Tunç, şu anda Yargı Reformu Strateji Belgesi hazırlığı içerisinde olduklarını belirterek, “Üniversitelerimiz, barolarımız, yargı camiamızın tüm kademelerine görüşler noktasında çalışmalarımıza başladık, toplantılar yapıyoruz. Yüksek yargıdan istinafa, ilk dereceye varıncaya kadar, avukatlarımız, özellikle üniversitelerimizi önemsiyoruz. Hukuk fakültelerimizden gelecek olan öneriler bizler için çok değerli. Bu anlamda Yargı Reformu Strateji Belgemizin sene sonuna kadar hazırlığını tamamlayacağız. Önceki dönemlerdeki yargı reformu strateji belgelerinden tutturulamayan hedefler, Meclisin çalışma takvimi ve deprem nedeniyle yetişmeyen bazı kanun değişiklikleri vardı. Onları da ilave ederek yeni Yargı Reformu Stratejisi’ni Türkiye Yüzyılı’nın ilk reform belgesini, inşallah çalışmalar neticesinde hazırlayıp Sayın Cumhurbaşkanı’mıza arz edeceğiz. Sayın Cumhurbaşkanı’mız da kamuoyuyla paylaştıktan sonra o hedefleri tutturabilmek için yasama, yürütme ve yargı olarak üzerimize düşen görevi inşallah yapacağız.” diye konuştu.
“Darbeciler yargılanamaz diye bir madde vardı, bütün bunları değiştirdik, kaldırdık”
İnsanların en iyi yargı hizmetinden yararlanması için 21 yıldır mücadele ettiklerini anlatan Tunç, bu mücadelelerini bundan sonra da sürdüreceklerini ifade etti.

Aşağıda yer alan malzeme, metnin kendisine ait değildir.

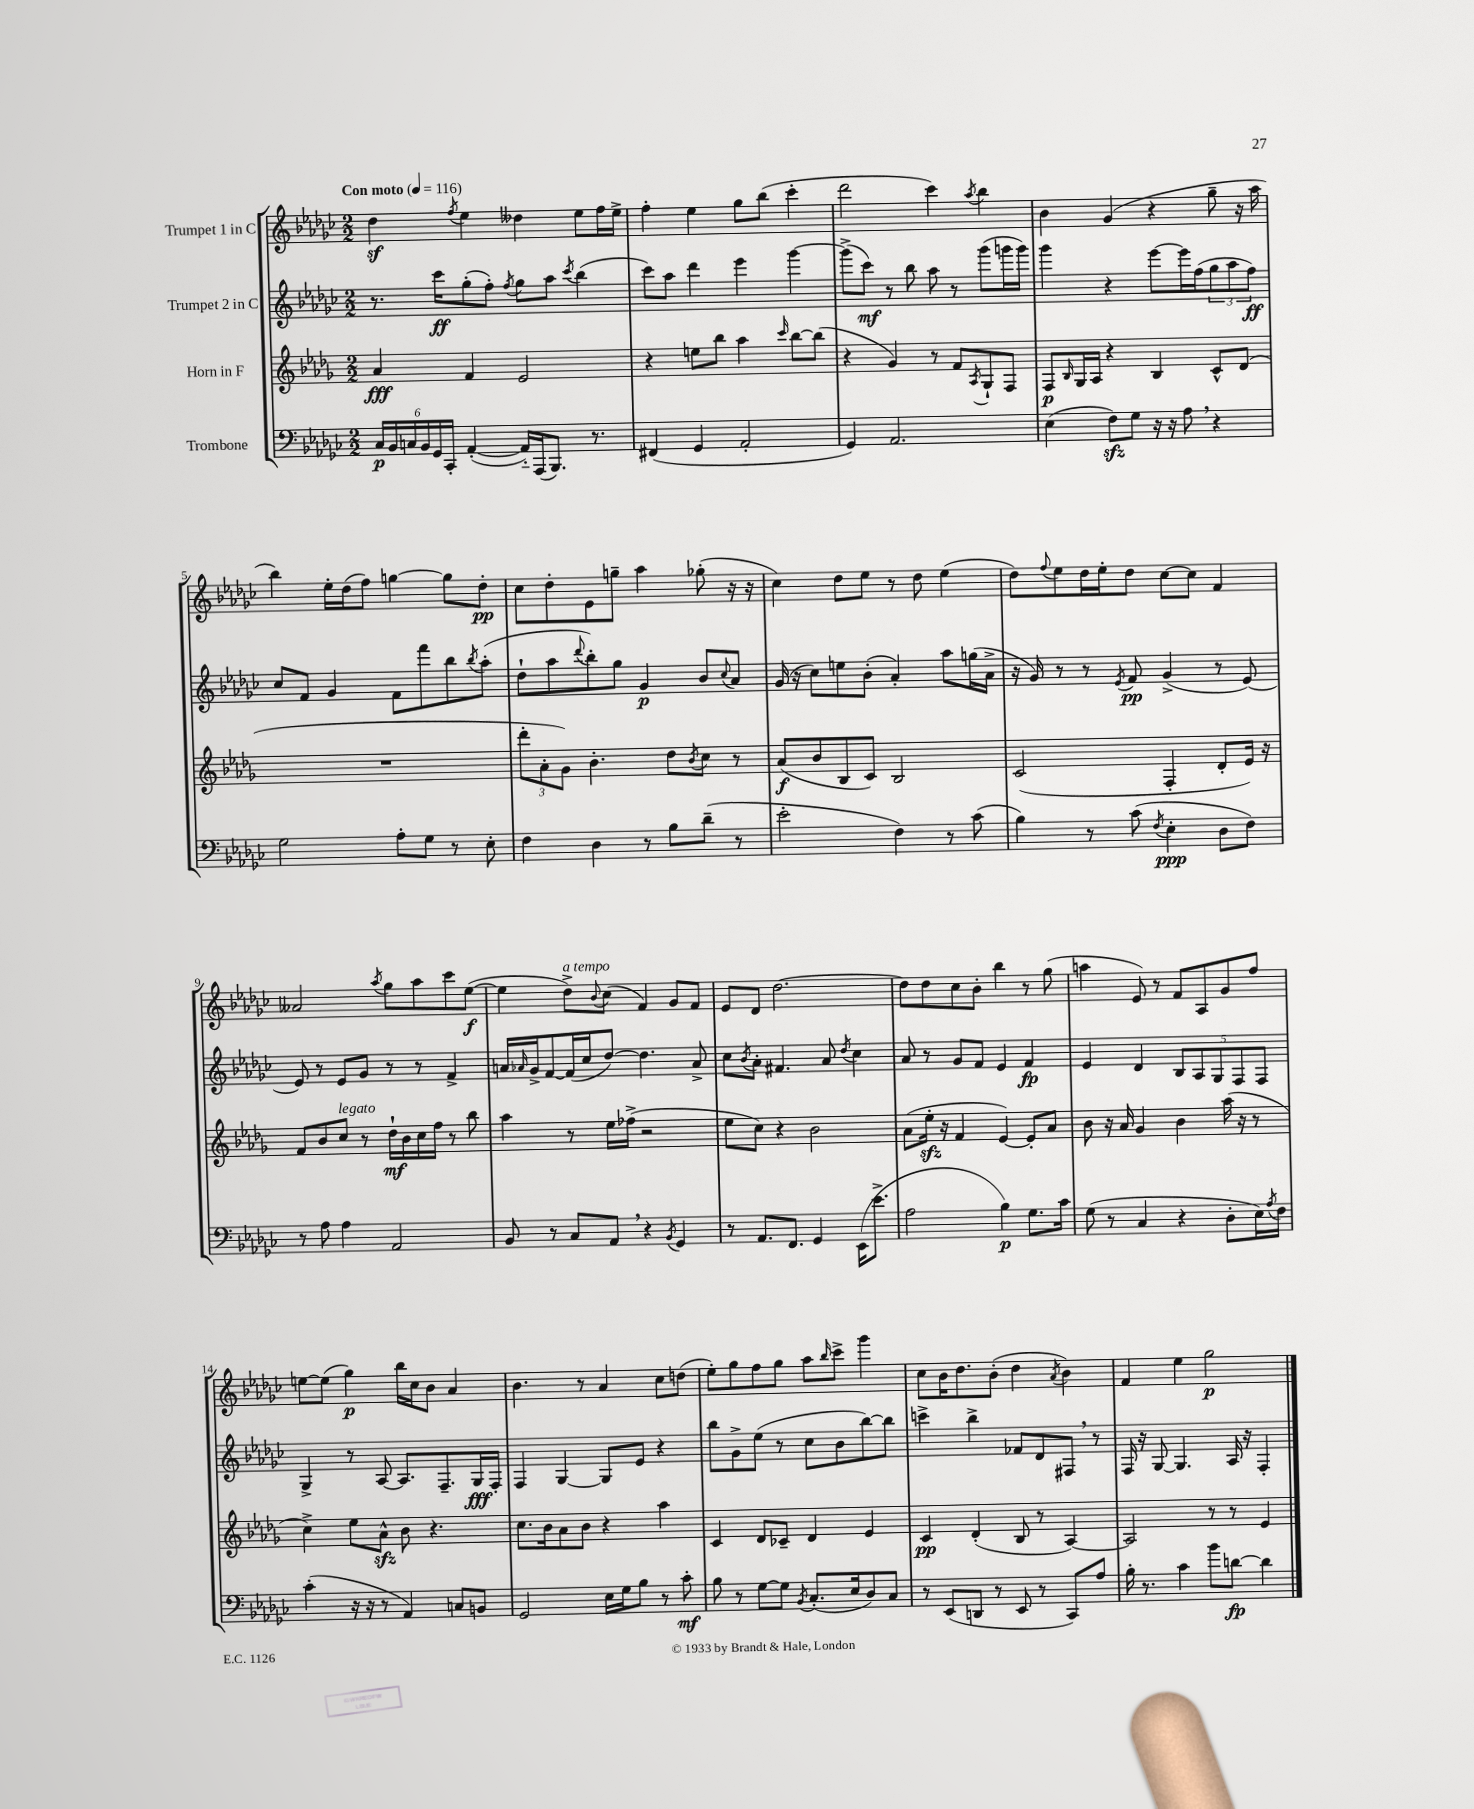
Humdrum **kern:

**kern	**kern	**kern	**kern
*staff4	*staff3	*staff2	*staff1
*clefF4	*clefG2	*clefG2	*clefG2
*k[b-e-a-d-g-c-]	*k[b-e-a-d-g-]	*k[b-e-a-d-g-c-]	*k[b-e-a-d-g-c-]
*M2/2	*M2/2	*M2/2	*M2/2
*MM116	*MM116	*MM116	*MM116
24C-	4a-	8.r	4dd-
24BB-	.	.	.
24C	.	.	.
24BB-	.	.	.
24GG-	.	.	.
.	.	16ccc-	.
24CC-'	.	.	.
.	.	.	8qff
([4AA-'	4f	(8gg-'	4ee-
.	.	8ff')	.
.	.	8qff	.
16AA-'~])	2e-	8gg-	4dd--
(16AAA-	.	.	.
8.BBB-)	.	8aa-	.
.	.	8qccc-	.
.	.	(4bb-	8ee-
8.r	.	.	.
.	.	.	16ff
.	.	.	16ee-^
=	=	=	=
(4FF#	4r	8ccc-)	4ff'
.	.	8aa-	.
4GG-	8ee	4ddd-	4ee-
.	8bb-	.	.
2AA-'	4aa-	4eee-	8gg-
.	.	.	(8bb-
.	16qqccc	.	.
.	[8bb-	[4ggg-	4ccc-'
.	(8bb-]	.	.
=	=	=	=
4GG-)	4r	(8ggg-^]	2ddd-
.	.	8ccc-)	.
2.AA-	4g-)	8r	.
.	.	8bb-	.
.	8r	8aa-	4ccc-)
.	8f	8r	.
.	8qA-	.	8qaa-
.	8G-`	(8ggg-	4bb-
.	8F	16ggg	.
.	.	16ggg)	.
=	=	=	=
(4E-	8F	4ggg-	4b-
.	16qqB-	.	.
.	16G-	.	.
.	16A-	.	.
8F)	4r	4r	(4g-
8G-	.	.	.
16r	4B-	[8eee-	4r
16r	.	.	.
8A-	.	16eee-]	.
.	.	(16ff	.
4r	8c^^	12gg-	8gg-~
.	.	12aa-	.
.	(8d-	.	16r
.	.	12ff)	.
.	.	.	16aa-
=	=	=	=
2G-	1r	8cc-	4bb-)
.	.	8f	.
.	.	4g-	16ee-'
.	.	.	(16dd-
.	.	.	8ff)
8A-'	.	8f	[4gg
8G-	.	8fff	.
8r	.	8bb-	8gg]
.	.	8qbb-	.
8E-'	.	(8aa-'	8dd-'
=	=	=	=
4F	12ddd-'	8dd-`	8cc-
.	12a-'	.	.
.	.	8aa-	8dd-'
.	12g-)	.	.
.	.	8qqddd-	.
4D-	4.b-'	8bb-')	8e-
.	.	8gg-	8gg~
8r	.	4g-	4aa-
8B-	8dd-	.	.
.	8qb-	.	.
(8d-~	8cc	8b-	(8gg-'
.	.	8qqcc-	.
8r	8r	8a-	16r
.	.	.	16r
=	=	=	=
2e-'	(8a-	(16g-	4cc-)
.	.	16r	.
.	8b-	8cc-)	.
.	8B-	8ee	8dd-
.	8c)	(8b-'	8ee-
4F)	2B-	4a-')	8r
.	.	.	8dd-
8r	.	8aa-	(4ee-
(8c-	.	(16gg	.
.	.	16a-^	.
=	=	=	=
4B-)	(2c	16r	8dd-)
.	.	16g-)	.
.	.	.	8qqff
.	.	8r	8ee-
8r	.	8r	16dd-
.	.	.	16ee-'
.	.	8qe-	.
(8c-	.	8f	8dd-
8qF	.	.	.
4E-'	4F'	(4g-^	[8cc-
.	.	.	8cc-]
8D-	8d-'	8r	4f
8F)	16e-)	[8e-)	.
.	16r	.	.
=	=	=	=
8r	8f	8e-]	2a--
8A-	8b-	8r	.
4A-	8cc	8e-	.
.	8r	8g-	.
.	.	.	8qaa-
2AA-	16dd-`	8r	8gg-
.	16b-	.	.
.	16cc	8r	8aa-
.	16ff	.	.
.	8r	4f^	8ccc-
.	8bb-	.	([8ee-
=	=	=	=
8BB-	4aa-	16a	4ee-]
.	.	16qqa-	.
.	.	16g-^	.
8r	.	[8f	.
8C-	8r	(16f]	8dd-^)
.	.	16cc-	.
.	.	.	8qqb-
8AA-	16ee-	[8dd-)	(8cc-
.	(16ff-^	.	.
4r	2r	4.dd-]	4f)
8qBB-	.	.	.
4GG-	.	.	8g-
.	.	8a-^	8f
=	=	=	=
8r	8ee-	8cc-	8e-
.	.	8qb-	.
8.AA-	8cc)	8a-'	8d-
.	4r	4.f#	[2.dd-
8.FF	.	.	.
4GG-	2b-	.	.
.	.	8a-	.
.	.	8qdd-	.
(16EE-	.	4cc-	.
8.e-^	.	.	.
=	=	=	=
2A-	(8a-	8a-	8dd-]
.	16ee-'	8r	8dd-
.	16r	.	.
.	4f	8g-	8cc-
.	.	8f	8b-'
4B-)	[4e-)	4e-	4bb-
8.G-	8e-']	4f	8r
.	8a-	.	(8gg-
16c-	.	.	.
=	=	=	=
(8G-	8b-	4e-	4aa
8r	16r	.	.
.	16a-	.	.
4C-	4g-	4d-	8e-)
.	.	.	8r
4r	4b-	10B-	8f
.	.	10A-	.
.	.	.	8A-
.	.	10G-	.
8D-'	(16aa-	.	8g-
.	.	10F	.
.	16r	.	.
16E-)	8r	.	8ff
.	.	10F	.
8qA-	.	.	.
16F	.	.	.
=	=	=	=
(4c-'	4cc^)	4G-^	[8ee
.	.	.	(8ee]
16r	8ee-	8r	4gg-)
16r	.	.	.
8r	8a-^^	[8A-	.
4AA-)	8b-	8.A-]	16bb-
.	.	.	16cc-
.	4.r	.	8b-
.	.	8.F~	.
8C	.	.	4a-
8BB	.	16G-	.
.	.	16F'	.
=	=	=	=
2GG-	8.cc	4F	4.b-
.	16b-	.	.
.	8a-	[4G-	.
.	8b-	.	8r
16E-	4r	8G-]	4a-
16G-	.	.	.
8B-	.	8e-	.
8r	4aa-	4r	8cc-
8c-'	.	.	(8dd
=	=	=	=
8B-	4c	8bb-	8ee-')
8r	.	8g-^	8gg-
[8G-	8d-	(8ee-	8ff
8G-]	8c-~	8r	8gg-
8qBB-	.	.	.
(8.C-'	4d-	8cc-	8aa-
.	.	.	16qqbb-
.	.	8b-	8ccc-^
16E-	.	.	.
8D-)	4e-	[8bb-)	4ggg-
8C-	.	8bb-]	.
=	=	=	=
8r	4c	4ccc^	8cc-
(8EE-	.	.	16b-
.	.	.	8.dd-
8DD	(4d-'	4bb-^	.
8r	.	.	(8b-'
8EE-	8B-	8f-	4dd-
8r	8r	8d-	.
.	.	.	8qa-
8CC-)	[4A-)	8F#	4b-)
8A-	.	8r	.
=	=	=	=
16B-'	2A-]	16F	4f
8.r	.	16r	.
.	.	[8G-	.
4c-	.	4.G-]	4ee-
8b-	8r	.	2gg-
[8d	8r	16A-	.
.	.	16r	.
4d]	4e-	4F'	.
==	==	==	==
*-	*-	*-	*-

Anayasada küçümsenmeyecek, sessiz devrim sayılan önemli değişiklikleri hayata geçirdiklerine işaret eden Tunç, şunları kaydetti:
“Özellikle Anayasa’mızda yargı alanındaki değişiklikler birer reformdur. Anayasa’mızda yargı birliğini sağladık, askeri yargıyı kaldırdık. Hakimler Savcılar Kurulunu ve Anayasa Mahkemesinin yapılarını daha demokratik hukuk devleti ilkelerine uygun hale getirdik. Anayasa’mızda sıkı yönetim diye bir madde vardı, gerektiğinde sıkı yönetim ilan edilebilir şeklinde. Darbeciler yargılanamaz diye bir madde vardı, bütün bunları değiştirdik, kaldırdık. Anayasa’mız, 1982 Anayasası darbecilerin yazdırdığı bir anayasa. Bu anayasada 184 değişiklik yapıldı. Bir madde birkaç defa değişikliğe uğradı. Demek ki değişiklik ihtiyacı sürekli var. Dolayısıyla Anayasa’mızda kadın, çocuk, engelli, yaşlı tüm bunlar 2010 anayasa değişikliği sürecinde Anayasa’mızda yerini aldı.”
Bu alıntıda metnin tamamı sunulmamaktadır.